As Newsmax.com reported on Sunday, the GAO has confirmed that the Iraq government has enjoyed six straight years of budget surpluses, totaling $52.1 billion, starting in 2004, the first full year after the United States invaded Iraq and toppled the regime of Saddam Hussein.
Meanwhile, the United States has, during that same period, run deficits that nearly doubled our national debt, from $6.9 trillion to $12.3 trillion. A substantial chunk of that increased debt is the $624 billion the United States has thus far spent on the invasion and occupation of Iraq and in helping the Iraqis establish a democratic government, the GAO observed. Up to 92.1 percent of Iraq’s revenues have come from oil exports, according to the GAO audit — oil revenues that were supposed to repay the United States for the cost of the war, according to what Bush administration officials claimed during the “run up” to the Iraq adventure.

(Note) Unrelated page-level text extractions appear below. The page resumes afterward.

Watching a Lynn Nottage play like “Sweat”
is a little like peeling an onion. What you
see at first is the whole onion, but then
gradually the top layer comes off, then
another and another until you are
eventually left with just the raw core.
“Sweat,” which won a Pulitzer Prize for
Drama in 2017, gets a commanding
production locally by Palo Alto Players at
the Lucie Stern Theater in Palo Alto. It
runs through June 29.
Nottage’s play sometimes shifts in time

Yet CNS News reports that Congress on July 29 approved $1 billion in “emergency” aid to the Iraqi government, and President Barack Obama is seeking another $2 billion in his fiscal 2011 budget. Those of us not smart enough to be ruining — I mean running the government might wonder why, if Iraq needs a few billion to deal with emergencies, the Iraqi government can’t take it from its own $54.1 billion surplus instead of adding to our $12.3 trillion deficit.

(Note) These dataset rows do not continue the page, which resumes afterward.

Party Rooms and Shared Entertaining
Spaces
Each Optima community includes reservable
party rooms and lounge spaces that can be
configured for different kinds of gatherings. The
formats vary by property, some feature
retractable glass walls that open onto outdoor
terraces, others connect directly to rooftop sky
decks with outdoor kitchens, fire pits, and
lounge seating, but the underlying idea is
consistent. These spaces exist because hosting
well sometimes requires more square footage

But at least we now know that George W. Bush brought fiscal responsibility, after all. It calls to mind one of Pat Buchanan’s quips about the previous President Bush, who had, when accepting his party’s nomination for President in 1988, set a goal of “30 million new jobs” for his administration. What he neglected to tell us, Buchanan reminded audiences four years later, was that the new jobs would be in places like Shanghai and Yokohama and not in the United States. Like father, like son.
Obama and the Democrats are doing their part to make Bush and the Republicans appear conservative by contrast. But the sorry fact remains: Money does not grow on trees in Washington, but deficits, both in budgets and balance of trade, grew mightily under Bushes.